Task item:
Every line below that mentions the word "stats" should be copied out.

(Dataset entries)
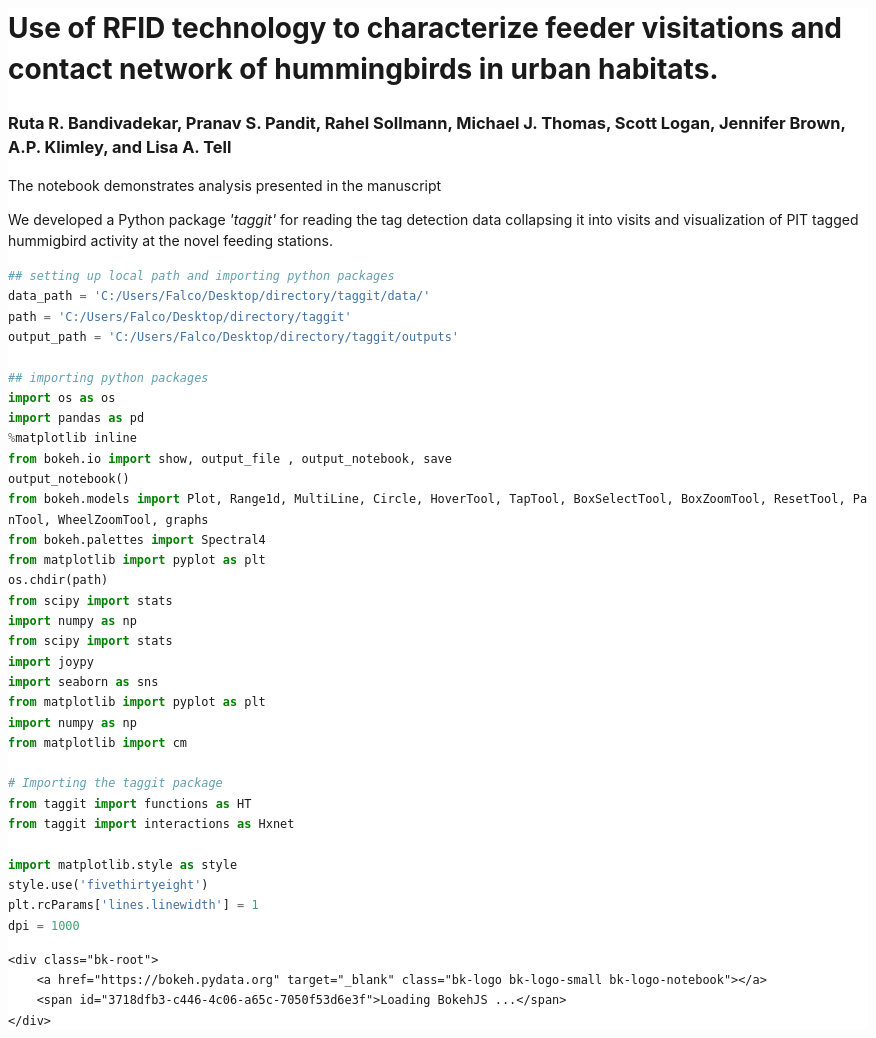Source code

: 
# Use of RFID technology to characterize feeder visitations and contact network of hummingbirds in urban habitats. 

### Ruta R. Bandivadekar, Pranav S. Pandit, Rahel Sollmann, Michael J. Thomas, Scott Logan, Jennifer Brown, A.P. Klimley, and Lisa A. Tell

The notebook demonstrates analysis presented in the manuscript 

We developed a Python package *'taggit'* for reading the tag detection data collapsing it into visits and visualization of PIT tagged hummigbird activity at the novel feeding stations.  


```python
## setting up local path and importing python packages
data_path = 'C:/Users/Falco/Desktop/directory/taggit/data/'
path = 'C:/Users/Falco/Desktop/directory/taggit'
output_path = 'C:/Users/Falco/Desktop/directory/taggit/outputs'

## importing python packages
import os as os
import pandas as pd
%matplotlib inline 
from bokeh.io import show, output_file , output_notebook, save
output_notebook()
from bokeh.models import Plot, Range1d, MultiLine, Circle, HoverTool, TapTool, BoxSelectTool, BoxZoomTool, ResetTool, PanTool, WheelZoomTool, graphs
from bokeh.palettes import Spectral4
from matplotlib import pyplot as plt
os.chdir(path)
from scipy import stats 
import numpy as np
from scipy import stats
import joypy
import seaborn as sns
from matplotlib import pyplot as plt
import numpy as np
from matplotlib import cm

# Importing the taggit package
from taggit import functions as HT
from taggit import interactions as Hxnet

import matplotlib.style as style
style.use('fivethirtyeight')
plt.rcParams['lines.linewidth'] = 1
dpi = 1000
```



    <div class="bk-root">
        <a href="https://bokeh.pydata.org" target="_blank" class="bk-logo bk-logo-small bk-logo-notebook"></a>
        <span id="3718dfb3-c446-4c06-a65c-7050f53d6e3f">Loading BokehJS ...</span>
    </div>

---

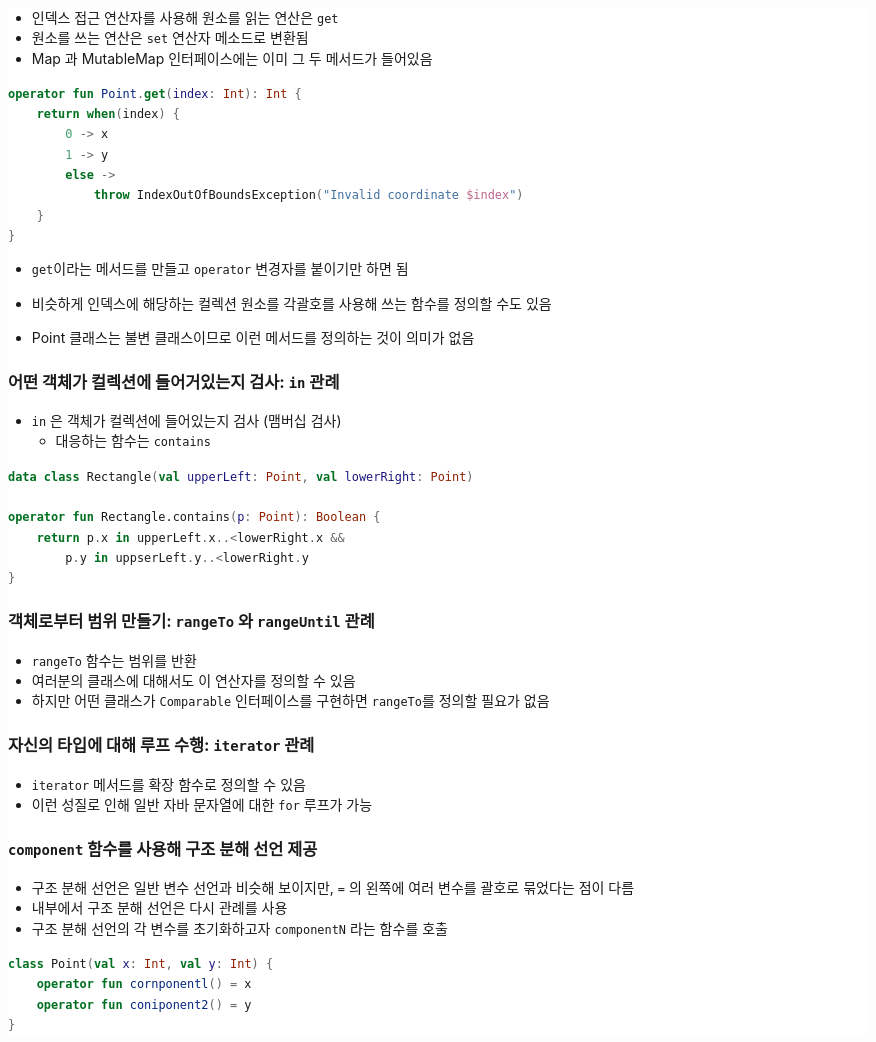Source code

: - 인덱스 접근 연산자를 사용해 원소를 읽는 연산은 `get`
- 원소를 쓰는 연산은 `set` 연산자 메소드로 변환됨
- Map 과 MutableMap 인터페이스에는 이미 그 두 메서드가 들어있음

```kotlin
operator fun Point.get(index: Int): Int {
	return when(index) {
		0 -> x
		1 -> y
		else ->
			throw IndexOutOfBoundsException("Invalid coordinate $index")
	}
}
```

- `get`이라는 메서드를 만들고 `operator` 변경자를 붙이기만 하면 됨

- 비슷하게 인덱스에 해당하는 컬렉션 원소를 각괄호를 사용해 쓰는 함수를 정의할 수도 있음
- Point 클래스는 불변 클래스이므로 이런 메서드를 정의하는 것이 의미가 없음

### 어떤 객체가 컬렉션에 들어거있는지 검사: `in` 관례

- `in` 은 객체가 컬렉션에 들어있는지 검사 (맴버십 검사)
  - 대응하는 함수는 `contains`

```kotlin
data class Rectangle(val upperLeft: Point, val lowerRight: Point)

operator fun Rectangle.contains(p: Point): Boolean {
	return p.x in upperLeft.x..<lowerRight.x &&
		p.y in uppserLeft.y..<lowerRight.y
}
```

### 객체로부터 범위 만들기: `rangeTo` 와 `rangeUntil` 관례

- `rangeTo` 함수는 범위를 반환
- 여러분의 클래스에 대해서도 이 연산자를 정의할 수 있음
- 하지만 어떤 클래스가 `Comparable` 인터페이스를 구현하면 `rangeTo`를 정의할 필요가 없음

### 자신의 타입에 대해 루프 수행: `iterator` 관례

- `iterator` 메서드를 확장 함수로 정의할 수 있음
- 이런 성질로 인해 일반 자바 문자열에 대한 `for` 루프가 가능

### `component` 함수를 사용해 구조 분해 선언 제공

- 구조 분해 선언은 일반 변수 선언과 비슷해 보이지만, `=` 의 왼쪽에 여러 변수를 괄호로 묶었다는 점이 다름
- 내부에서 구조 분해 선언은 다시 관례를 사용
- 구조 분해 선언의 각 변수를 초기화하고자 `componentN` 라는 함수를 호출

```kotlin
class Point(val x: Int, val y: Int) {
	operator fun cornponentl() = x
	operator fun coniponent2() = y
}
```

Exercise result:
from scipy import stats 
from scipy import stats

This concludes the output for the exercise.